● Tarefa a fazer
Devolva, sem alterar nada, o trecho do texto sobre justiça penal que abre com as palavras onde figura "Em Portugal, segundo" e fecha com "mostrar como é.".

● Bloco de texto
Os que se movem nas esferas do poder dizem que «a senhora ministra está a pensar e a estudar». Admitamos que sim. E que há muito para estudar. 
Oxalá quando estiver tudo pensado a situação ainda esteja resolúvel. E não apenas no que releva para o contrato que firmámos com a "troika", porque há mais Portugal para além da dívida.

Anonimato de menores

Onde está na lei o direito dos menores ao anonimato nos processos penais? Uma coisa é certa: em Inglaterra os que forem levados a tribunal por causa dos recentes distúrbios perdem o direito à privacidade de que gozam naquele País. Lê-se aqui.
A protecção visa prevenir os efeitos estigmatizantes sobre os jovens delinquentes. 
É claro uma tutela que tem de ser compatibilizada com outras. O que é questionável é o argumento em prol da excepção: convencer o público de que uma abordagem mais dura a essa inesperada criminalidade de rua está em curso. 
Ou a prevenção geral, em caso de aflição, suplanta tudo ou aqueles "menores" perderam, com a sua conduta, a possibilidade de o serem.

A grande evasão: um filme de aventura

O princípio da oportunidade acusatória - pelo qual o Ministério Público escolhe aquilo que quer acusar e negoceia aquilo que quer resolver por acordo - tem traduções várias mesmo nos países que não o aceitam como regra. Nos crimes em que estão em causa incidências patrimoniais há atenção de aplicar o princípio «cuidar a dentada do cão com o pêlo do próprio cão» e fazer o infractor pagar com o que ganhou, lucrando zero, e carregá-lo, adicionalmente, com multas e indemnizações que o fazem arrepender-se de ter prevaricado e dissuadem outros de lhe seguir o exemplo. É a máxima chinesa, onde está a doença está a cura.
Em Portugal, segundo certas mentalidades, porém, a "cultura" reinante é a da hipertrofia do Estado, os valores públicos como se sagrados, os crimes contra o Estado como se de lesa-majestade fossem, os crimes fiscais como se atentados aos pilares e fundamentos da sociedade pudessem ser. 
A verdade jurisprudencial corrente é, sabemo-lo, outra, e aí estão os acórdãos a mostrá-lo quanto às penas efectivas aplicáveis e sobretudo as suspensões processuais mediante injunção de pagamento fiscal - do imposto devido e exigível e mesmo do tributo caducado, tudo amalgado segundo um princípio do «aproveitar agora que o contribuinte está sitiado» - a mostrar como é.
Vem isto a propósito de ter lido isto, aqui:
«Credit Suisse Group AG (CSGN), the Swiss bank facing possible U.S. indictment for aiding tax evasion, will likely settle with prosecutors by admitting wrongdoing and paying a penalty that may exceed $1 billion, tax lawyers said. Credit Suisse, the second-largest Swiss bank, has too much to lose by fighting the Justice Department and risking indictment, said lawyers not involved in the case. Prosecutors told the bank last month that it’s a target of a probe into its former cross-border banking services to U.S. customers. The lawyers expect Credit Suisse to reach an agreement like that of UBS AG (UBSN), which was charged in 2009 with aiding tax evasion by U.S. clients. UBS avoided prosecution by paying $780 million, admitting it fostered tax evasion, and giving the U.S. Internal Revenue Service data on more than 250 accounts. It later turned over data on another 4,450 accounts»

Entradas de dados guardadas:
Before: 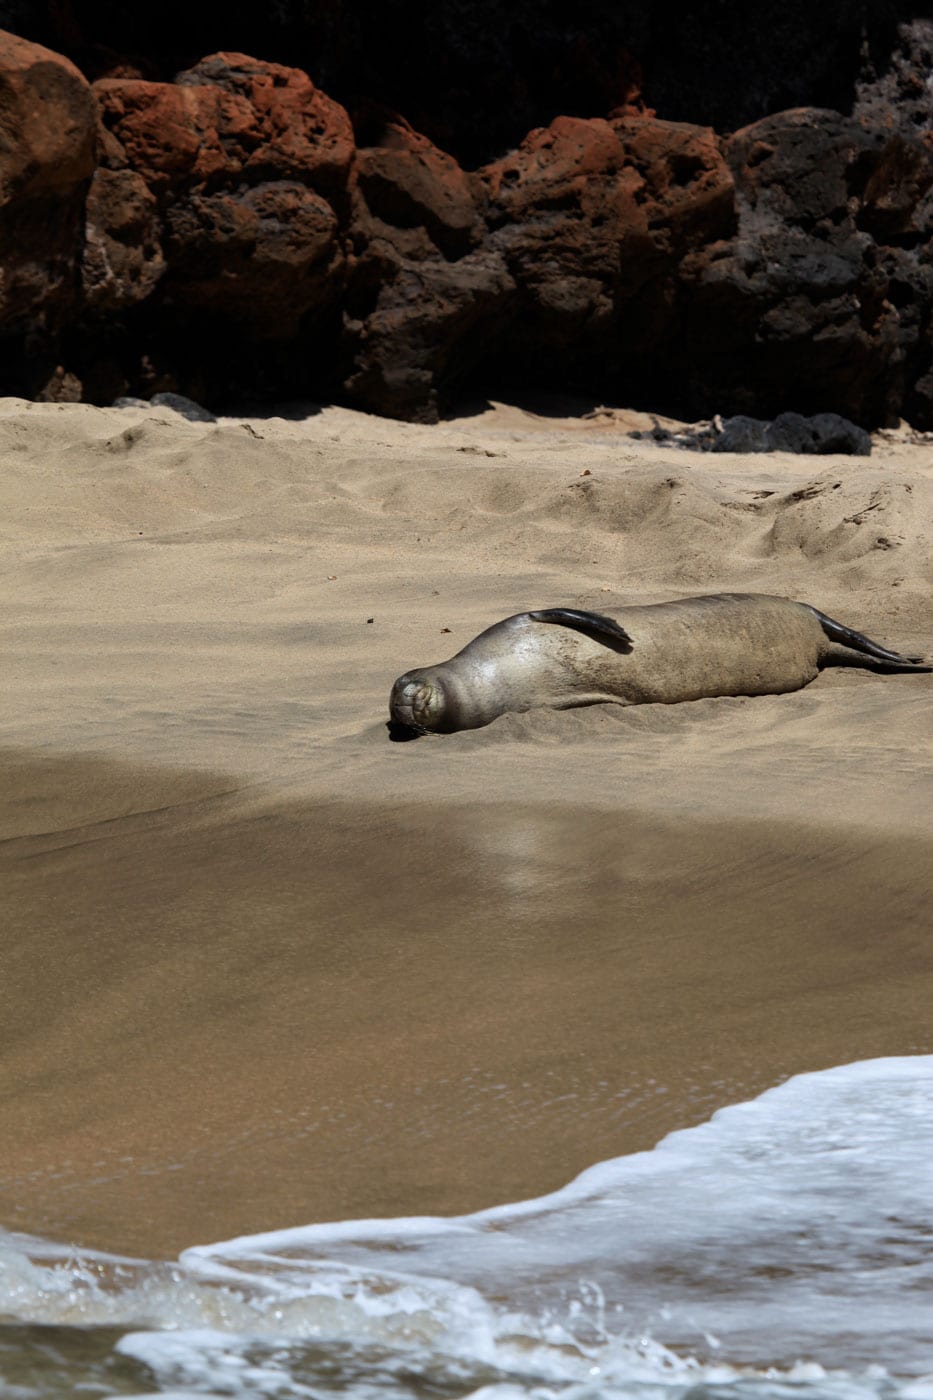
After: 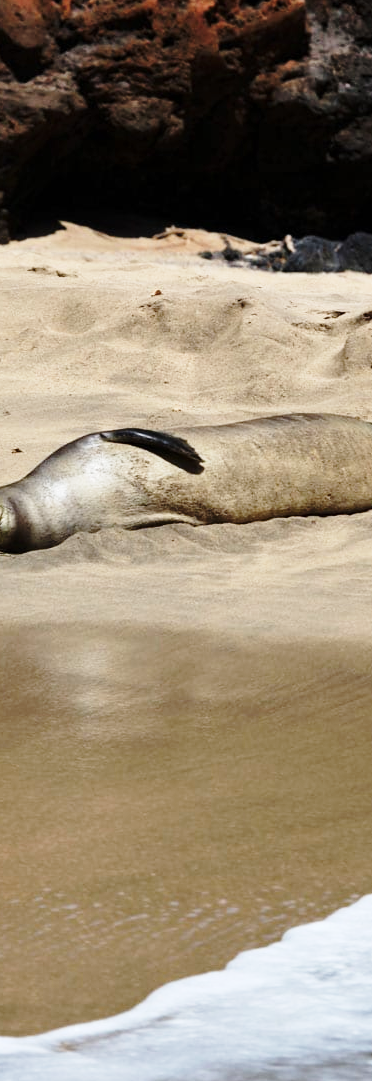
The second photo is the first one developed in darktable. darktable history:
shadows and highlights: shadows 29.74, highlights -30.32, low approximation 0.01, soften with gaussian
base curve: curves: ch0 [(0, 0) (0.028, 0.03) (0.121, 0.232) (0.46, 0.748) (0.859, 0.968) (1, 1)], preserve colors none
crop: left 46.06%, top 12.885%, right 14.043%, bottom 9.846%
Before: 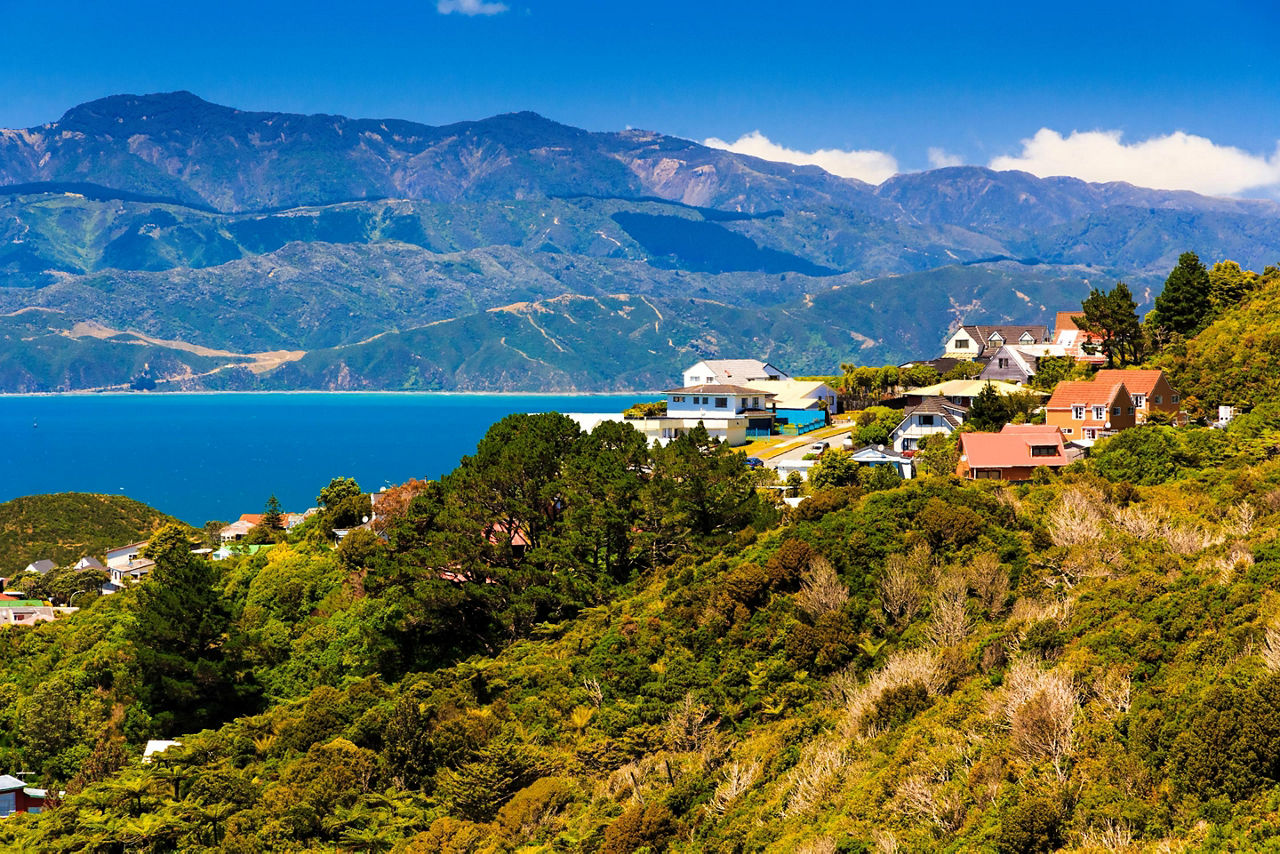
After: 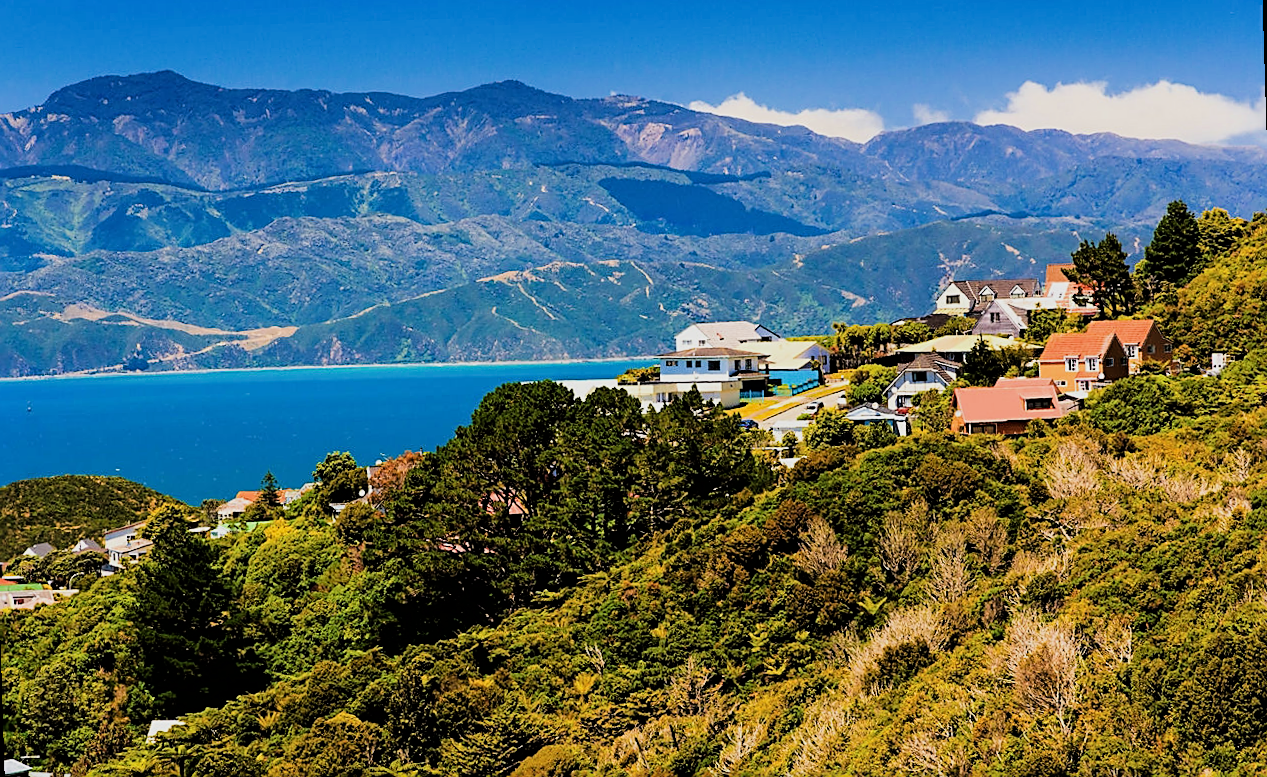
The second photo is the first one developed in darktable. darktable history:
sharpen: on, module defaults
rotate and perspective: rotation -1.75°, automatic cropping off
filmic rgb: black relative exposure -5 EV, hardness 2.88, contrast 1.3
crop: left 1.507%, top 6.147%, right 1.379%, bottom 6.637%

● Solução da tarefa
Em Portugal, segundo certas mentalidades, porém, a "cultura" reinante é a da hipertrofia do Estado, os valores públicos como se sagrados, os crimes contra o Estado como se de lesa-majestade fossem, os crimes fiscais como se atentados aos pilares e fundamentos da sociedade pudessem ser. 
A verdade jurisprudencial corrente é, sabemo-lo, outra, e aí estão os acórdãos a mostrá-lo quanto às penas efectivas aplicáveis e sobretudo as suspensões processuais mediante injunção de pagamento fiscal - do imposto devido e exigível e mesmo do tributo caducado, tudo amalgado segundo um princípio do «aproveitar agora que o contribuinte está sitiado» - a mostrar como é.